Wir sind in Nuku-Hiva vor Anker und warten sehnlichst auf das Ersatzteil, mit dem wir unseren defekten elektrischen Rollmechanismus im Mast provisorisch reparieren wollen. Einen eins zu eins Ersatz des Elektromotors gibt es nicht mehr. Vom Hersteller erfahren wir, dass wir zusätzlich zum Motor die ganze Elektronik (Steuerung und Verkabelung) ersetzen müssen. Das Preisschild dahinter ist astronomisch ☹. Deshalb haben wir vorerst einen sehr günstigen manuellen Antrieb bestellt. Damit können wir den defekten Antrieb ersetzen, diesen von einer Spezialfirma untersuchen und hoffentlich reparieren lassen. Dieses Ersatzteil lag nun schon seit einigen Wochen bei einer Schweizer Firma zum Versand bereit, aber aus uns unerklärlichen Gründen kriegen sie den Versand nach Französisch-Polynesien nicht auf die Reihe. Vor ein paar Tagen haben wir nun begonnen, jemanden zu finden, der uns das Teil persönlich bringt.

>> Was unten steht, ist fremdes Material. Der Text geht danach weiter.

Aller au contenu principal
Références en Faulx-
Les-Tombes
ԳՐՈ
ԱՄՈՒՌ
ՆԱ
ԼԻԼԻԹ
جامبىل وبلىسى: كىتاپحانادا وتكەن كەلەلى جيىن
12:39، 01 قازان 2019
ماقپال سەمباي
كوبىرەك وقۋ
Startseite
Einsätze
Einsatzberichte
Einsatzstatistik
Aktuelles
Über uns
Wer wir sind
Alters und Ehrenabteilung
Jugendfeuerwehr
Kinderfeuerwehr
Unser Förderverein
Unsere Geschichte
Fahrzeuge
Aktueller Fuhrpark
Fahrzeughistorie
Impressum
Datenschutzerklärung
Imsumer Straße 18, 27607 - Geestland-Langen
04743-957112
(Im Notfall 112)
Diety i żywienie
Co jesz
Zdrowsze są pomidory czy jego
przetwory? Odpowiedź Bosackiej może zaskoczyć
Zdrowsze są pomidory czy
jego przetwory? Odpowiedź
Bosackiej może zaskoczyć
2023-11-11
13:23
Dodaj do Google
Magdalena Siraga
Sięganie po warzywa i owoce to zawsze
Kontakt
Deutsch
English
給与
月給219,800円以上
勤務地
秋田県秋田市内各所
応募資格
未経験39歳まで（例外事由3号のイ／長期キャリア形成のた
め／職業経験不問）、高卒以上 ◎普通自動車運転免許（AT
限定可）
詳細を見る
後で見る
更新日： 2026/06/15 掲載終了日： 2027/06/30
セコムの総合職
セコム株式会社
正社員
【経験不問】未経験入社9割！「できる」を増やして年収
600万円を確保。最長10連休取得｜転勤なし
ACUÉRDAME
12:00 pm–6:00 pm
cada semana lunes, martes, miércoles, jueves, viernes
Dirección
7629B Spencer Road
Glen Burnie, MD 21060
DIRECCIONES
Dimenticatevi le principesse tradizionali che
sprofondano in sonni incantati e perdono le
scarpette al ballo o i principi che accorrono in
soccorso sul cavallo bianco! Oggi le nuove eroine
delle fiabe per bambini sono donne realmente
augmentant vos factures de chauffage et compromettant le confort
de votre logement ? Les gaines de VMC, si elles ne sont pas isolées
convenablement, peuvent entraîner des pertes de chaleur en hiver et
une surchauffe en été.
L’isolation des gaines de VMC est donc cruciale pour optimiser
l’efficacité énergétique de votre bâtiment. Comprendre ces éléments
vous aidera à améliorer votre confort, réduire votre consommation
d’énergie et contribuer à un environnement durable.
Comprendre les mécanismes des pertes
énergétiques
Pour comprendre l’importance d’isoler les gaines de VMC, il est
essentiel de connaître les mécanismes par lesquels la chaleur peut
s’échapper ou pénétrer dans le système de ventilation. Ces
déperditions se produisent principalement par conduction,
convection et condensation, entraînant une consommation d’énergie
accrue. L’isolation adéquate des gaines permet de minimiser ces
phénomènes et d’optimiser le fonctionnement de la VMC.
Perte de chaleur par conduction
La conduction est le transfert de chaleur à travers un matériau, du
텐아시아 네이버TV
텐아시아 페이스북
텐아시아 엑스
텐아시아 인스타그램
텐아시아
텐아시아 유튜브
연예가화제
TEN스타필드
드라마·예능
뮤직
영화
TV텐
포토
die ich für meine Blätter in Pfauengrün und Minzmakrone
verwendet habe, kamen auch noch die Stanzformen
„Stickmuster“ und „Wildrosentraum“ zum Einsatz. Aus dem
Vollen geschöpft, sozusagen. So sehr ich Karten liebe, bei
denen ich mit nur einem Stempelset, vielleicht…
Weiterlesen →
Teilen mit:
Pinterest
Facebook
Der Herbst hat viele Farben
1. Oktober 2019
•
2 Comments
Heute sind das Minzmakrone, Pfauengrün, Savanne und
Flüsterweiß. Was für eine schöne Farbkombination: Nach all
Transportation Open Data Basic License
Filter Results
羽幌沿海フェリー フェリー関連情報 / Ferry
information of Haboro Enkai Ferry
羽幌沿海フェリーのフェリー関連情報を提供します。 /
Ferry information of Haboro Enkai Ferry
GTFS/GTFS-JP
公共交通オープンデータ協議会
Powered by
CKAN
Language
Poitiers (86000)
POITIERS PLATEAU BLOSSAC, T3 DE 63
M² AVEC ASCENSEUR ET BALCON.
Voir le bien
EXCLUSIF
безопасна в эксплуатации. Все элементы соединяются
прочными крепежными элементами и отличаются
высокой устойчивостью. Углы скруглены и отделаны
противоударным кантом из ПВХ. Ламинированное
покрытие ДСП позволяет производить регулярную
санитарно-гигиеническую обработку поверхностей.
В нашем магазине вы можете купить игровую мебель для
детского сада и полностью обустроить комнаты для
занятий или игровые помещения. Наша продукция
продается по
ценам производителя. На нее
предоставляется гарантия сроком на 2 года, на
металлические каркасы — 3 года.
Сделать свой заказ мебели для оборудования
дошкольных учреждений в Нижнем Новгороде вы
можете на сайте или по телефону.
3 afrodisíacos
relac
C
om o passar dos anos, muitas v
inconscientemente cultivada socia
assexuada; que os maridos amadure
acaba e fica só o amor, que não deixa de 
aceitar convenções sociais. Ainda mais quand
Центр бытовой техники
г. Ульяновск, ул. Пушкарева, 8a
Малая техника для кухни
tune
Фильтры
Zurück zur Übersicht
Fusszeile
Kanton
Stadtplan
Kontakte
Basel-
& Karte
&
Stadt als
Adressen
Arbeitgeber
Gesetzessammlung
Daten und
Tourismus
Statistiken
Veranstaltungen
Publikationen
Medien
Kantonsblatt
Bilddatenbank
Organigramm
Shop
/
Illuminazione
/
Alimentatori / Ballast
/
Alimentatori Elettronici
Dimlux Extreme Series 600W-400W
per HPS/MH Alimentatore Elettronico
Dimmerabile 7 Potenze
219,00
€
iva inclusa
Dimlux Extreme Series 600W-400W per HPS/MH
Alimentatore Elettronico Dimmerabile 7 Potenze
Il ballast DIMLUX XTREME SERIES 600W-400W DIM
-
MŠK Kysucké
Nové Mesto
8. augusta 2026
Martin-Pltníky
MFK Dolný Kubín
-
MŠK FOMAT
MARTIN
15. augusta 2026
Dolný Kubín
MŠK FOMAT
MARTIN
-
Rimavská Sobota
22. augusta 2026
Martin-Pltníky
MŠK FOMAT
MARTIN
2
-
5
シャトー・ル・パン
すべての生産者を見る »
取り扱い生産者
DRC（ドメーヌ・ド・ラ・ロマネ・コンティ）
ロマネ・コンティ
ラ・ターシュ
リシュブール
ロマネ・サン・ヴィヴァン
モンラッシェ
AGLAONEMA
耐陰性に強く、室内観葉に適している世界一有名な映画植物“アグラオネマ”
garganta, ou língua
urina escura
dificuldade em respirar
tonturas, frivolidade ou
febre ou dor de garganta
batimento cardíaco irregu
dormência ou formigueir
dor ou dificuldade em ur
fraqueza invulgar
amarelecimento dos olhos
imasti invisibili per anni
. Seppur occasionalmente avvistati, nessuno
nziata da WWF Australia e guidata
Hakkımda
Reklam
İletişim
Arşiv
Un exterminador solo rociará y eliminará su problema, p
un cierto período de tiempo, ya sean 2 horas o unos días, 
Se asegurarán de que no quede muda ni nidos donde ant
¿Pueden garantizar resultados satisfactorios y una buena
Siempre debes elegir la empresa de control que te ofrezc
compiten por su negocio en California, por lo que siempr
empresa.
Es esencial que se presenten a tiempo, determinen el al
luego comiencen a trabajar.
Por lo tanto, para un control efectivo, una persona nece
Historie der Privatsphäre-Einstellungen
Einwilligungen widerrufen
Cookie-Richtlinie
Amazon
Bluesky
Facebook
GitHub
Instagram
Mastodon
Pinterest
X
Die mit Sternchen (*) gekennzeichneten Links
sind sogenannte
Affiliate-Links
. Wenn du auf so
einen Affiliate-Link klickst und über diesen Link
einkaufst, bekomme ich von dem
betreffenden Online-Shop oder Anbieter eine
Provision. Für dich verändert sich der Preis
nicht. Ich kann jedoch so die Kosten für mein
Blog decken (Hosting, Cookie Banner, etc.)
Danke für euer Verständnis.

Nach unserem Abstecher in die Daniel’s Bay verlegen wir zurück zum Hauptort Taiohae, um unseren Besucher an Bord zu holen.
Sämi schildert seine Erlebnisse wie folgt: Am Mittwoch, 26. April, habe ich von Pia eine WhatsApp gekriegt. Wie es mir so geht, usw., ob ich noch arbeite und mit der Frage, ob ich spontan Lust und Zeit hätte, sie auf der Lupina in Französisch-Polynesien zu besuchen und ob ich ihnen dabei Ersatzteile mitbringen könnte – gegen Kost und Logis. Ich anderntags nach Wohlen ins Reisebüro, nachfragen, wie ich am besten dahin kommen könnte. Schock! Die Preise horrend so kurzfristig. Auf dem Nachhauseweg ein Gedankenblitz, als ehemaliger Swiss Techniker kann ich ja noch verbilligt fliegen, obwohl ich in Frühpension bin. Wieder zu Hause PC starten. In «Stafftravel» (internes Buchungsprogramm für Swiss Mitarbeiter) läufts, Flüge buchen. Klappt, aber leider sind nur Stand-by Buchungen möglich! Wird schon irgendwie gehen, jupieeeeeh!! Am 8. Mai Abflug nach Los Angeles. Von Zürich sowieso und von LA nach Papeete (Tahiti) klappt alles wunderbar. Danach wäre der Weiterflug nach Nuku-Hiva. Jetzt wird’s schwieriger, zu viele Leute – zu viel Gepäck, werde stehen gelassen. Also eine Nacht ins Hotel, am nächsten Tag um 4 Uhr auschecken und wieder an den Flughafen. Aber auch diesmal wieder stehen gelassen. Dann habe ich von einem Einheimischen einen guten Tipp gekriegt und meine überschwere Tasche als Fracht nach Nuku-Hiva aufgegeben. Und siehe da: am dritten Tag nehmen sie mich mit! In Nuku-Hiva angekommen gib’s eine schöne Taxifahrt über die Berge (über 1’000m hoch) in die Bucht, wo die Lupina liegt. Da werde ich schon von Pia und Köbi erwartet und sehr herzlich willkommen geheissen. Köbi hat sofort gemerkt, dass ich gerne ein Bier trinken würde, also mit Sack und Pack in das nahegelegene Restaurant auf ein Bier. Erstes Kennenlern-Gespräch mit Pia und Köbi. Wir verstehen uns auf Anhieb gut. Nach einer kurzen Fahrt mit dem Dinghi erstes Beschnuppern der Lupina. Nach dem Auspacken geht’s schon wieder an Land, wo wir alte Bekannte von Pia und Köbi treffen. Annette und Michael, ein sehr aufgestelltes und sympathisches Paar aus Deutschland. Mit ihnen zusammen einen kurzen Spaziergang zum grössten Tiki, und danach ein feines lokales Essen. Der vielen ersten Eindrücke wegen hatte ich nicht mal so grossen Appetit, obwohl es sehr gut war.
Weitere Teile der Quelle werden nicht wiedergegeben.